Sep 25, 2013 Small Black Photography by Wendy Lynch Redfern Bookmark and Share

To kick off work on their second full-length, Limits of Desire, Brooklyn-based quartet Small Black (Ryan Heyner, Josh Hayden Kolenik, Juan Pieczanski, and Jeff Curtin) skipped town to isolate themselves from big-city distractions and temporarily took up residence in Rehoboth Beach, Delaware. There, with a waiter at a local BBQ joint as their only friend, they mapped out the bulk of the album.

After a stint writing and recording demos in the beach town, the band returned to Brooklyn, recording tracks at various members’ Park Slope apartments. To keep their spirits up during the creative process, a tactic was employed to remind themselves just how far they’ve come.

“We have a couple of legendary band Pro Tools sessions that we’ll play whenever we’re feeling sad about whatever we’re working on,” reveals frontman Kolenik. “We’ll pick one of the worst sessions we’ve had and blast it really loud. Then we’ll get really pumped up about the stuff that we’re actually working on. You know what? It could be a lot worse.”

Their labors yielded an album that splits the difference between the hazy walls of synth and muted vocals that defined their debut, New Chain, and the electronic anthems found in closing credits to 1980s films. Although both Kolenik and Pieczanski profess an affinity for the decade (Pieczanski’s brother was a DJ in Argentina during the era, a legacy that he jokingly refers to as the “source code” for his music tastes), both note that nostalgia wasn’t their intention.

“It was an era of synth sounds being used in more mainstream pop music,” says Pieczanski. “They had all the great early sounds and keyboards. We just picked from that and picked from other eras as well. But it’s kind of hard to escape from it to some degree when you’re dealing with synth pop in general.”

“If you put on New Order, does it sound really retro to you?” asks Kolenik. “I think it just sounds awesome. I think it’s some of the best pop music that’s ever been made. I don’t wish it was the ‘80s. I feel like we’re so lucky in the era that we make music in to have tools at our disposal to take those ideas and take them to a different place.”

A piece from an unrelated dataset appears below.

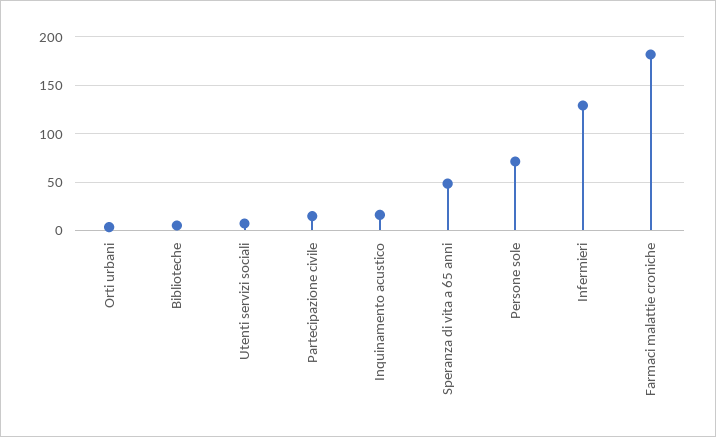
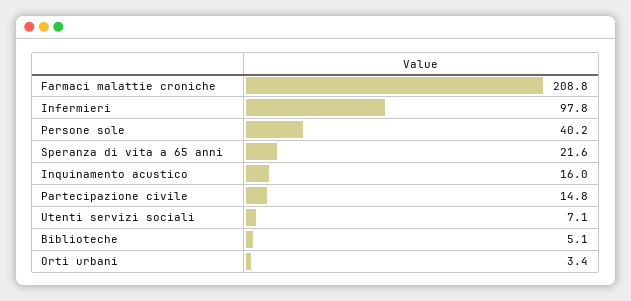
Speranza di vita a 65 anni: 50 -> 21.6
Persone sole: 70 -> 40.2
Infermieri: 130 -> 97.8
Farmaci malattie croniche: 180 -> 208.8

Limits of Desire was one of the working titles that the band had been considering for the album when they acquired the cover art, a shot of a naked man and woman embracing at the top of a ladder as an alligator lurks below. It was photographed by Scarlett Hooft Graafland, an Amsterdam-based artist who often uses images of nature in her work. Kolenik thought that the photo fit with Limits of Desire, a title that related to his feelings about modernity and the pursuit of happiness.

“You can never be happy with what you have because you’re constantly looking for the next thing,” Kolenik muses. “The Internet magnifies this drastically. How accessible everything is. People, and ideas, and art, and music. It’s always the next thing, the next thing, the next thing. Sometimes it’s really hard to take a minute to be calm and enjoy whatever’s sitting right in front of you at that moment when you’ve got something buzzing in your pocket. There’s always a bleep or bloop of another door that’s opening.”

[This article first appeared in Under the Radar’s June/July 2013 print issue.]